▶ [What you need to do] Output the data below exactly, images excluded.

▶ [Record set]

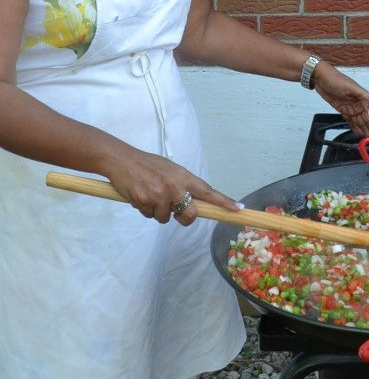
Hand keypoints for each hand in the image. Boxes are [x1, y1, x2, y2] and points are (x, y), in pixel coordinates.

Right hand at [105, 150, 240, 226]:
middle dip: (184, 218)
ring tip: (148, 195)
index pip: (208, 191)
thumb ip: (181, 184)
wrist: (120, 160)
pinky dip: (144, 210)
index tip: (238, 209)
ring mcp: (160, 195)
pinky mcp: (145, 201)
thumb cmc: (146, 165)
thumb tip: (191, 203)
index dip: (223, 201)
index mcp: (183, 176)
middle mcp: (175, 186)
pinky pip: (149, 215)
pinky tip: (139, 196)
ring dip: (157, 212)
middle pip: (190, 214)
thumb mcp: (169, 169)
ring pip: (166, 218)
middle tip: (175, 213)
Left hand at [311, 62, 368, 137]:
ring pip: (359, 124)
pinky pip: (350, 121)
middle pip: (366, 123)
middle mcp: (358, 105)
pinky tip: (359, 134)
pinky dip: (355, 128)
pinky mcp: (342, 109)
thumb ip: (363, 97)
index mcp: (363, 100)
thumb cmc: (336, 79)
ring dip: (365, 133)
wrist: (321, 77)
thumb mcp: (351, 87)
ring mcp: (350, 108)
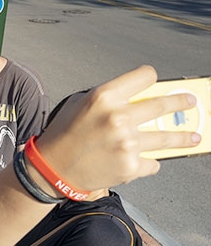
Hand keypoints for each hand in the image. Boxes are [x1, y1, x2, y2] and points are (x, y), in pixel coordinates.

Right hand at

▶ [Task output]
Hand keypoints for each hand in the image. Boxes are [x1, y1, x2, y2] and points are (x, y), in pixel coordinates.

Right hand at [105, 150, 240, 226]:
middle dip: (184, 218)
ring tip: (148, 195)
index pip: (208, 191)
thumb ip: (181, 184)
wrist: (120, 160)
pinky dip: (144, 210)
index tip: (238, 209)
ring mcp: (160, 195)
pinky mcp: (145, 201)
thumb cmc: (146, 165)
thumb tip: (191, 203)
index dip: (223, 201)
index mcp: (183, 176)
middle mcp: (175, 186)
pinky pip: (149, 215)
pinky tip: (139, 196)
ring dip: (157, 212)
middle pip: (190, 214)
thumb mcp: (169, 169)
ring pip: (166, 218)
middle tip: (175, 213)
Left hand at [311, 62, 368, 137]:
ring pip: (359, 124)
pinky pip: (350, 121)
middle pip: (366, 123)
middle mcp: (358, 105)
pinky tip: (359, 134)
pinky dip: (355, 128)
pinky mcp: (342, 109)
thumb ip: (363, 97)
index mcp: (363, 100)
thumb cmc: (336, 79)
ring dip: (365, 133)
wrist: (321, 77)
thumb mcp: (351, 87)
ring mcp: (350, 108)
Hand keypoints for each hand in the image. Boxes are [x1, y1, x2, y2] and points are (x, y), in pixel coordinates.

Right hand at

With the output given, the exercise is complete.